CEI is moving toward the finalization of its merger with VKIN, and we would assume further M&A-based expansion of this production team in the oil and gas space could be forthcoming. In addition, VKIN’s performance metrics continue to show tremendous promise. According to its recent filing, Viking just posted record topline performance, posting 2020 revenues above $40 million, which is up over 400% from 2018.

James Doris, President and Chief Executive Officer of both Camber and Viking, commented, “We are pleased with Viking’s results given the challenges faced in 2020. In many respects the year was about survival for E&P companies given the unprecedented price environment and market conditions, and not only did we endure thanks to the commitment and perseverance of our entire team we also managed to improve in key areas, including increasing overall revenues and reducing debt at the Viking level. We remain focused on executing on our strategy and forging a path toward profitability.”

Camber Energy shares have been broadly strong, up as much as 75% in the past eight months. But the stock has pulled back over the past 2 months dramatically, which could offer an interesting opportunity to investors interested in unsung small caps with compelling narratives already in place under the radar.

 

PBF Energy Inc (NYSE: PBF) bills itself as one of the largest independent refiners in North America, operating, through its subsidiaries, oil refineries and related facilities in California, Delaware, Louisiana, New Jersey and Ohio. PBF Energy Inc. also currently indirectly owns the general partner and approximately 48% of the limited partnership interest of PBF Logistics LP (NYSE:PBFX).
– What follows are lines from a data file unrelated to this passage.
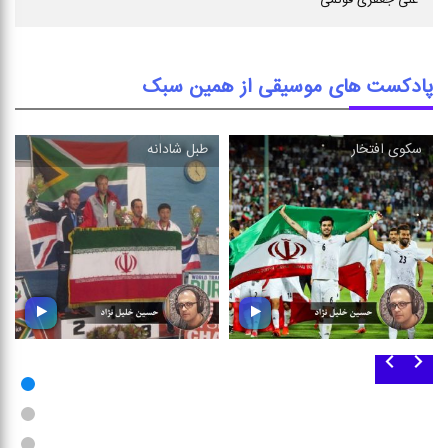
علی جعفری فوتمی
پادکست های موسیقی از همین سبک
سكوی افتخار
طبل شادانه
طبل شادانه
سكوی افتخار
در این بسته ؛ مجموعه ای از
شما را به شنیدن مجموعه ای از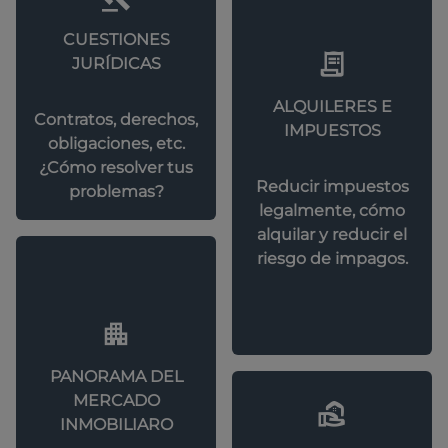
CUESTIONES
JURÍDICAS
ALQUILERES E
Contratos, derechos,
IMPUESTOS
obligaciones, etc.
¿Cómo resolver tus
Reducir impuestos
problemas?
legalmente, cómo
alquilar y reducir el
riesgo de impagos.
PANORAMA DEL
MERCADO
INMOBILIARO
PBF recently reported first quarter 2021 income from operations of $57.7 million as compared to loss from operations of $1,366.8 million for the first quarter of 2020. Excluding special items, first quarter 2021 loss from operations was $317.8 million as compared to loss from operations of $134.0 million for the first quarter of 2020. PBF Energy’s financial results reflect the consolidation of PBF Logistics LP (NYSE: PBFX), a master limited partnership of which PBF Energy indirectly owns the general partner and approximately 48% of the limited partner interests as of quarter-end.

Tom Nimbley, PBF Energy’s Chairman and CEO, said, “PBF’s first quarter results reflect the continuing challenges of lower demand brought on by the pandemic. Our refineries operated well and at rates which mirrored demand.” Mr. Nimbley continued, “We did see sequential improvement during the quarter. We ran higher in March than we did in January which reflects more favorable market conditions as the progressive vaccine rollout lead to improving demand. However, even with rising demand, the independent refining sector is facing unsustainable headwinds as a result of escalating compliance costs under the RFS program. If the program is not fixed, it will likely result in a reshaping of the U.S. refining industry and a greater reliance on foreign energy.”

Even in light of this news, PBF hasn’t really done much of anything over the past week, with shares logging no net movement over that period.

PBF Energy managed to rope in revenues totaling $4.9B in overall sales during the company’s most recently reported quarterly financial data — a figure that represents a rate of top line growth of -6.7%, as compared to year-ago data in comparable terms. In addition, the company is battling some balance sheet hurdles, with cash levels struggling to keep up with current liabilities ($1.5B against $3.4B, respectively).